[Hardware design source data]
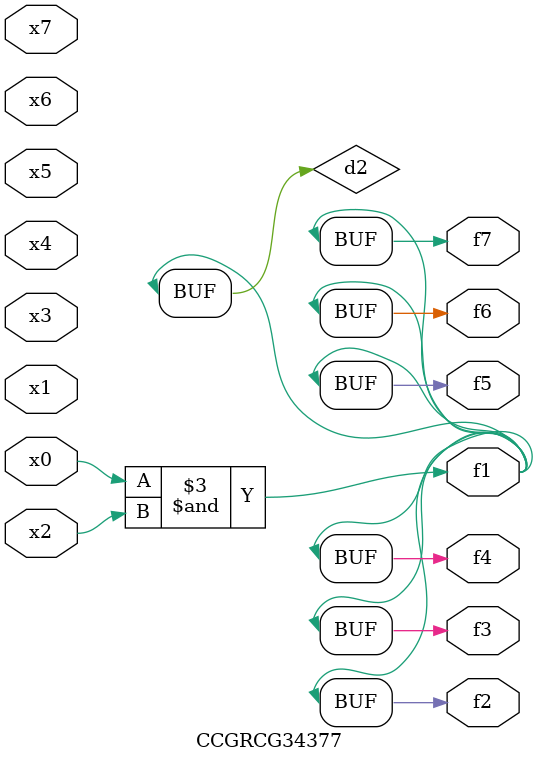
<source format=v>
module CCGRCG34377(
	input x0, x1, x2, x3, x4, x5, x6, x7,
	output f1, f2, f3, f4, f5, f6, f7
);

	wire d1, d2;

	nor (d1, x3, x6);
	and (d2, x0, x2);
	assign f1 = d2;
	assign f2 = d2;
	assign f3 = d2;
	assign f4 = d2;
	assign f5 = d2;
	assign f6 = d2;
	assign f7 = d2;
endmodule

</source>
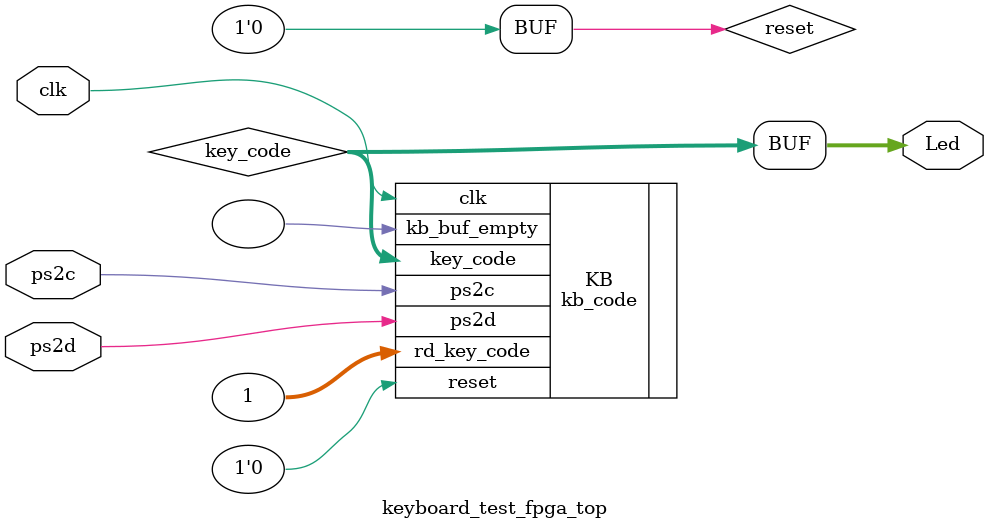
<source format=v>

module keyboard_test_fpga_top(

	input clk,
	output [7:0] Led,
	
	  // PS2 bidirectional ports
    inout wire ps2d, ps2c
);

	// signal declarations
	wire [7:0] key_code;
	wire reset = 0; // reset is not used - tie it to zero
	
	//instantiate keyboard
	kb_code KB(
		.clk(clk), 
		.reset(reset),
		.ps2d(ps2d), 
		.ps2c(ps2c), 
		.rd_key_code(1),
		.key_code(key_code),
		.kb_buf_empty()
	);
   
	assign Led = key_code;
	
endmodule

</source>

**YOUR ASSIGNMENT**
Please print the span that begins at the line holding "wire d1, d2;" and ends at the last line of the data, both ends included, with no pictures.

**SOLUTION FOR THIS TASK**
	wire d1, d2;

	nor (d1, x3, x6);
	and (d2, x0, x2);
	assign f1 = d2;
	assign f2 = d2;
	assign f3 = d2;
	assign f4 = d2;
	assign f5 = d2;
	assign f6 = d2;
	assign f7 = d2;
endmodule

</source>
<source format=v>

module keyboard_test_fpga_top(

	input clk,
	output [7:0] Led,
	
	  // PS2 bidirectional ports
    inout wire ps2d, ps2c
);

	// signal declarations
	wire [7:0] key_code;
	wire reset = 0; // reset is not used - tie it to zero
	
	//instantiate keyboard
	kb_code KB(
		.clk(clk), 
		.reset(reset),
		.ps2d(ps2d), 
		.ps2c(ps2c), 
		.rd_key_code(1),
		.key_code(key_code),
		.kb_buf_empty()
	);
   
	assign Led = key_code;
	
endmodule

</source>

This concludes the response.